[Opening DATASET ENTRIES section]
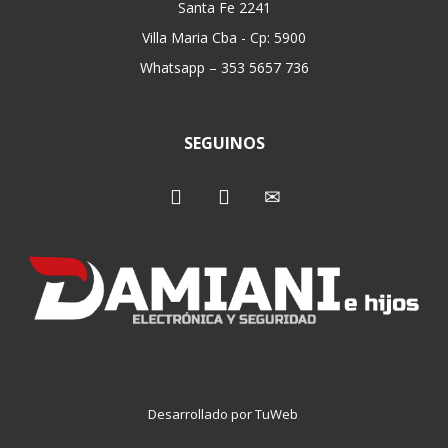
Santa Fe 2241
Villa Maria Cba - Cp: 5900
Whatsapp – 353 5657 736
SEGUINOS
Desarrollado por TuWeb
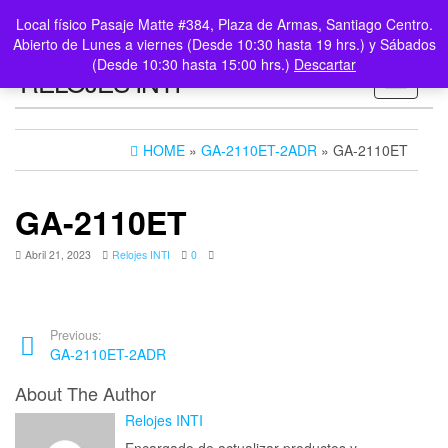
0
LOGIN /
Local físico Pasaje Matte #384, Plaza de Armas, Santiago Centro.
$0
REGISTER
Abierto de Lunes a viernes (Desde 10:30 hasta 19 hrs.) y Sábados
(Desde 10:30 hasta 15:00 hrs.)
Descartar
RELOJES INTI
Toggle n
HOME
»
GA-2110ET-2ADR
» GA-2110ET
GA-2110ET
Abril 21, 2023
Relojes INTI
0
Previous:
GA-2110ET-2ADR
About The Author
Relojes INTI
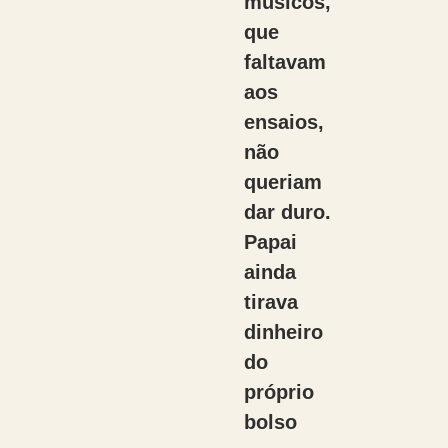
músicos,
que
faltavam
aos
ensaios,
não
queriam
dar duro.
Papai
ainda
tirava
dinheiro
do
próprio
bolso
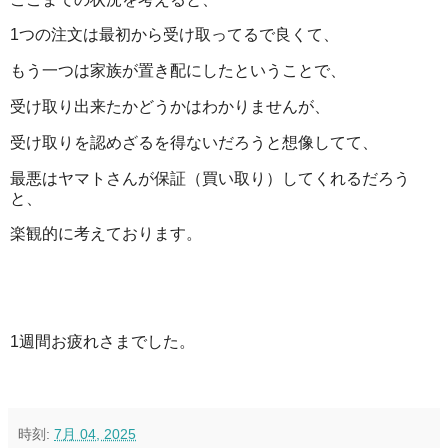
1つの注文は最初から受け取ってるで良くて、
もう一つは家族が置き配にしたということで、
受け取り出来たかどうかはわかりませんが、
受け取りを認めざるを得ないだろうと想像してて、
最悪はヤマトさんが保証（買い取り）してくれるだろう
と、
楽観的に考えております。
1週間お疲れさまでした。
時刻:
7月 04, 2025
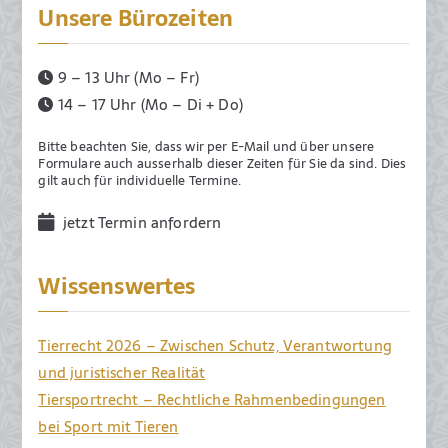
Unsere Bürozeiten
9 – 13 Uhr (Mo – Fr)
14 – 17 Uhr (Mo – Di + Do)
Bitte beachten Sie, dass wir per E-Mail und über unsere
Formulare auch ausserhalb dieser Zeiten für Sie da sind. Dies
gilt auch für individuelle Termine.
jetzt Termin anfordern
Wissenswertes
Tierrecht 2026 – Zwischen Schutz, Verantwortung
und juristischer Realität
Tiersportrecht – Rechtliche Rahmenbedingungen
bei Sport mit Tieren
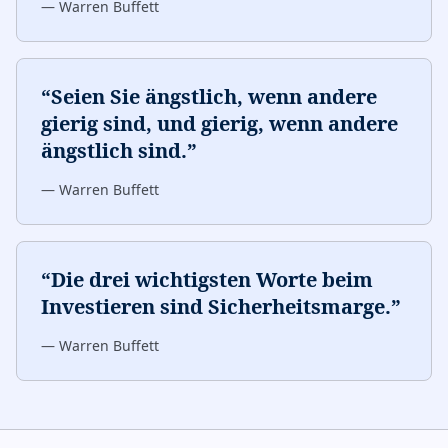
—
Warren Buffett
“
Seien Sie ängstlich, wenn andere
gierig sind, und gierig, wenn andere
ängstlich sind.
”
—
Warren Buffett
“
Die drei wichtigsten Worte beim
Investieren sind Sicherheitsmarge.
”
—
Warren Buffett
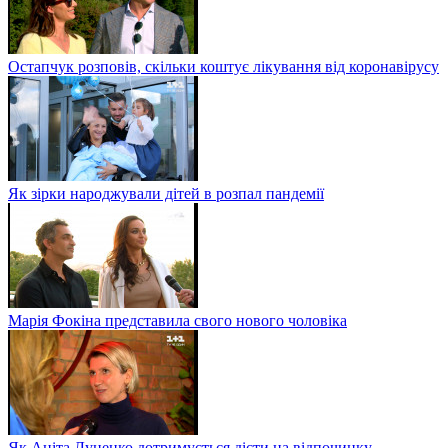
Остапчук розповів, скільки коштує лікування від коронавірусу
Як зірки народжували дітей в розпал пандемії
Марія Фокіна представила свого нового чоловіка
Як Аніта Луценко дотримується дієти на відпочинку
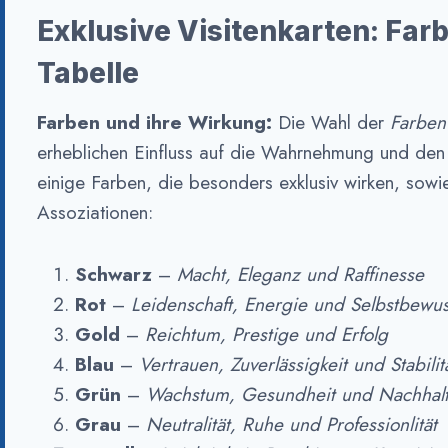
Exklusive Visitenkarten: Far
Tabelle
Farben und ihre Wirkung:
Die Wahl der
Farben 
erheblichen Einfluss auf die Wahrnehmung und den E
einige Farben, die besonders exklusiv wirken, sow
Assoziationen:
Schwarz
–
Macht, Eleganz und Raffinesse
Rot
–
Leidenschaft, Energie und Selbstbewus
Gold
–
Reichtum, Prestige und Erfolg
Blau
–
Vertrauen, Zuverlässigkeit und Stabilit
Grün
–
Wachstum, Gesundheit und Nachhalt
Grau
–
Neutralität, Ruhe und Professionlität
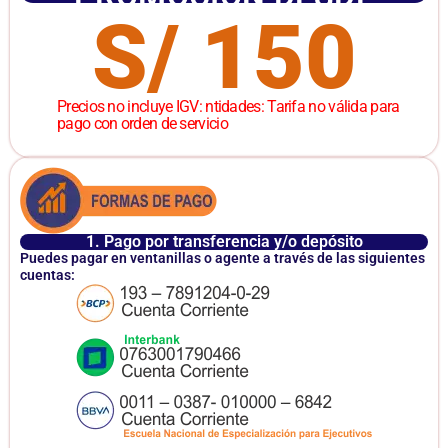
S/ 150
Precios no incluye IGV: ntidades: Tarifa no válida para
pago con orden de servicio
1. Pago por transferencia y/o depósito
Puedes pagar en ventanillas o agente a través de las siguientes
cuentas:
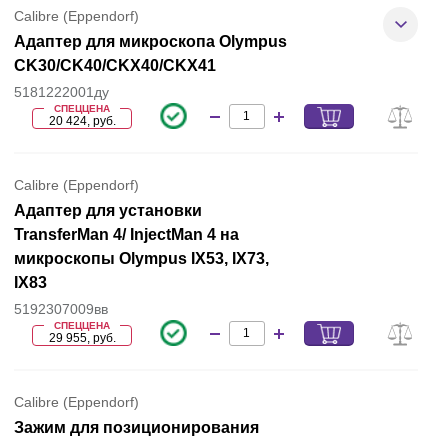
Calibre (Eppendorf)
Адаптер для микроскопа Olympus
CK30/CK40/CKX40/CKX41
5181222001ду
СПЕЦЦЕНА
20 424, руб.
Calibre (Eppendorf)
Адаптер для установки
TransferMan 4/ InjectMan 4 на
микроскопы Olympus IX53, IX73,
IX83
5192307009вв
СПЕЦЦЕНА
29 955, руб.
Calibre (Eppendorf)
Зажим для позиционирования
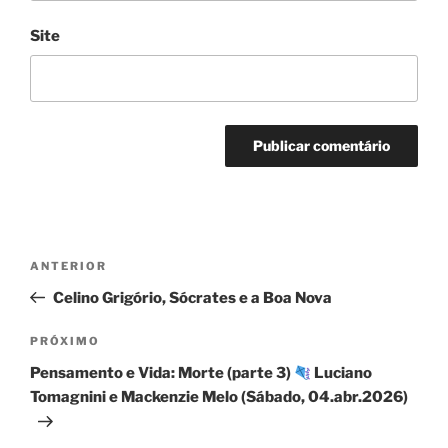
Site
Navegação
Post
ANTERIOR
de
anterior
Celino Grigório, Sócrates e a Boa Nova
Post
Próximo
PRÓXIMO
post
Pensamento e Vida: Morte (parte 3)
Luciano
Tomagnini e Mackenzie Melo (Sábado, 04.abr.2026)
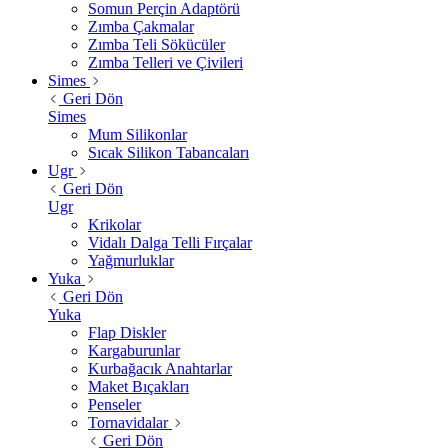
Somun Perçin Adaptörü
Zımba Çakmalar
Zımba Teli Sökücüler
Zımba Telleri ve Çivileri
Simes
Geri Dön
Simes
Mum Silikonlar
Sıcak Silikon Tabancaları
Ugr
Geri Dön
Ugr
Krikolar
Vidalı Dalga Telli Fırçalar
Yağmurluklar
Yuka
Geri Dön
Yuka
Flap Diskler
Kargaburunlar
Kurbağacık Anahtarlar
Maket Bıçakları
Penseler
Tornavidalar
Geri Dön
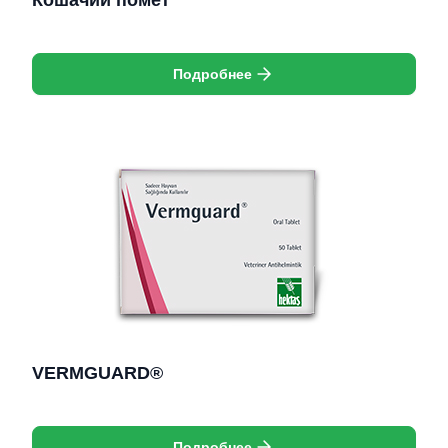
Кошачий помет
Подробнее
VERMGUARD®
Подробнее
[Closing DATASET ENTRIES section]
▶ _YOUR ASSIGNMENT_
Return the text read from each of the items above, line for line and with nothing changed. Leave out the pictures.

▶ _TASK OUTPUT_
Santa Fe 2241
Villa Maria Cba - Cp: 5900
Whatsapp – 353 5657 736
SEGUINOS
Desarrollado por TuWeb
0
LOGIN /
Local físico Pasaje Matte #384, Plaza de Armas, Santiago Centro.
$0
REGISTER
Abierto de Lunes a viernes (Desde 10:30 hasta 19 hrs.) y Sábados
(Desde 10:30 hasta 15:00 hrs.)
Descartar
RELOJES INTI
Toggle n
HOME
»
GA-2110ET-2ADR
» GA-2110ET
GA-2110ET
Abril 21, 2023
Relojes INTI
0
Previous:
GA-2110ET-2ADR
About The Author
Relojes INTI
músicos,
que
faltavam
aos
ensaios,
não
queriam
dar duro.
Papai
ainda
tirava
dinheiro
do
próprio
bolso
1つの注文は最初から受け取ってるで良くて、
もう一つは家族が置き配にしたということで、
受け取り出来たかどうかはわかりませんが、
受け取りを認めざるを得ないだろうと想像してて、
最悪はヤマトさんが保証（買い取り）してくれるだろう
と、
楽観的に考えております。
1週間お疲れさまでした。
時刻:
7月 04, 2025
Unsere Bürozeiten
9 – 13 Uhr (Mo – Fr)
14 – 17 Uhr (Mo – Di + Do)
Bitte beachten Sie, dass wir per E-Mail und über unsere
Formulare auch ausserhalb dieser Zeiten für Sie da sind. Dies
gilt auch für individuelle Termine.
jetzt Termin anfordern
Wissenswertes
Tierrecht 2026 – Zwischen Schutz, Verantwortung
und juristischer Realität
Tiersportrecht – Rechtliche Rahmenbedingungen
bei Sport mit Tieren
—
Warren Buffett
“
Seien Sie ängstlich, wenn andere
gierig sind, und gierig, wenn andere
ängstlich sind.
”
—
Warren Buffett
“
Die drei wichtigsten Worte beim
Investieren sind Sicherheitsmarge.
”
—
Warren Buffett
Остапчук розповів, скільки коштує лікування від коронавірусу
Як зірки народжували дітей в розпал пандемії
Марія Фокіна представила свого нового чоловіка
Як Аніта Луценко дотримується дієти на відпочинку
Exklusive Visitenkarten: Far
Tabelle
Farben und ihre Wirkung:
Die Wahl der
Farben 
erheblichen Einfluss auf die Wahrnehmung und den E
einige Farben, die besonders exklusiv wirken, sow
Assoziationen:
Schwarz
–
Macht, Eleganz und Raffinesse
Rot
–
Leidenschaft, Energie und Selbstbewus
Gold
–
Reichtum, Prestige und Erfolg
Blau
–
Vertrauen, Zuverlässigkeit und Stabilit
Grün
–
Wachstum, Gesundheit und Nachhalt
Grau
–
Neutralität, Ruhe und Professionlität
S/ 150
Precios no incluye IGV: ntidades: Tarifa no válida para
pago con orden de servicio
1. Pago por transferencia y/o depósito
Puedes pagar en ventanillas o agente a través de las siguientes
cuentas:
Calibre (Eppendorf)
Адаптер для микроскопа Olympus
CK30/CK40/CKX40/CKX41
5181222001ду
СПЕЦЦЕНА
20 424, руб.
Calibre (Eppendorf)
Адаптер для установки
TransferMan 4/ InjectMan 4 на
микроскопы Olympus IX53, IX73,
IX83
5192307009вв
СПЕЦЦЕНА
29 955, руб.
Calibre (Eppendorf)
Зажим для позиционирования
Site
Navegação
Post
ANTERIOR
de
anterior
Celino Grigório, Sócrates e a Boa Nova
Post
Próximo
PRÓXIMO
post
Pensamento e Vida: Morte (parte 3)
Luciano
Tomagnini e Mackenzie Melo (Sábado, 04.abr.2026)
Somun Perçin Adaptörü
Zımba Çakmalar
Zımba Teli Sökücüler
Zımba Telleri ve Çivileri
Simes
Geri Dön
Simes
Mum Silikonlar
Sıcak Silikon Tabancaları
Ugr
Geri Dön
Ugr
Krikolar
Vidalı Dalga Telli Fırçalar
Yağmurluklar
Yuka
Geri Dön
Yuka
Flap Diskler
Kargaburunlar
Kurbağacık Anahtarlar
Maket Bıçakları
Penseler
Tornavidalar
Geri Dön
Кошачий помет
Подробнее
VERMGUARD®
Подробнее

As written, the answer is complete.